8.3 Bitmapped Join Index
- Definition: A hybrid index combining Bitmap and Join indexes.
- Mechanism: It creates a bitmap index on the Fact table's foreign key, but logically linked to the Dimension table's attribute.
- Use Case: Best for filtering queries on Dimension attributes with low cardinality against a massive Fact table.
- Query: "Count sales for Product Category 'Electronics'."
- Index: A bitmap where bit 1 corresponds to a Fact row belonging to Electronics.
- Performance: The database counts the 1s in the bitmap without even touching the Product Dimension table or scanning the Fact table rows.

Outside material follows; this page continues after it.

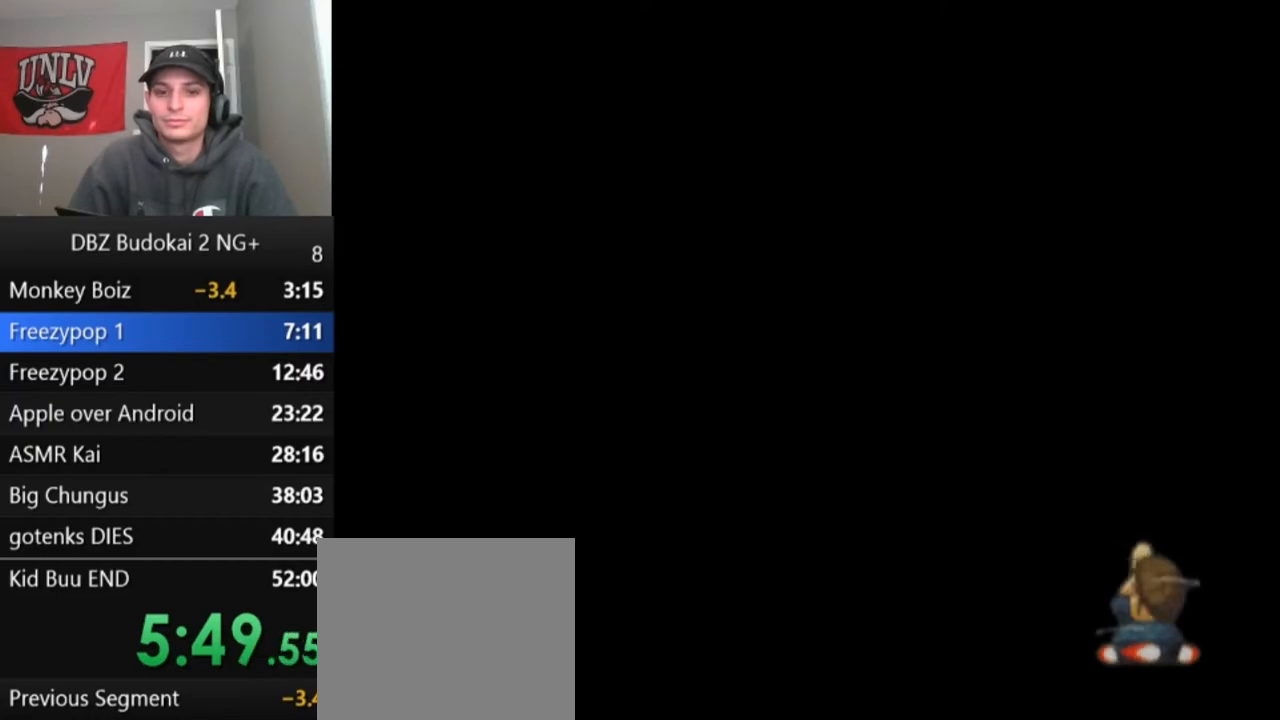
{"buttons": [], "left_stick": "center", "events": [[33, "START", "down"], [133, "START", "up"], [200, "START", "down"], [300, "START", "up"], [367, "START", "down"], [467, "START", "up"]]}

8.4 Indexing Summary Table
| Index Type | Best Use Case | Mechanism | Performance Gain |
|---|---|---|---|
| B-Tree | High Cardinality (Unique IDs). | Tree structure of values to RowIDs. | Good for point lookups. Bad for warehousing. |
| Bitmap | Low Cardinality (Gender, Status). | Bit vectors (0/1) for each value. | Massive speedup for AND/OR queries. |
| Join Index | Star Schema Joins. | Pre-joined RowID pairs. | Avoids runtime table joins. |
| Bitmapped Join | Star Schema filtering on Dimensions. | Bitmap on Fact linked to Dimension attribute. | Fastest for analytical filtering. |
---
Summary of Unit II
Unit II focuses on the operational layer of Data Warehousing.
- OLAP provides the interactive interface for analysis, transforming static data into dynamic cubes.
- OLAP Operations (Slice, Dice, Roll-up, Drill-down) provide the navigational tools for business users to explore data hierarchies.
- Server Architectures (ROLAP, MOLAP, HOLAP) offer trade-offs between the scalability of relational storage and the speed of multidimensional arrays.
- Implementation relies heavily on strategies to manage data volume, particularly through Efficient Computation (Iceberg cubes, partial pre-computation) to handle the exponential nature of aggregations.
- Query Processing and Indexing (specifically Bitmap and Join indexes) ensure that analytical queries return results in seconds, even when scanning billions of rows.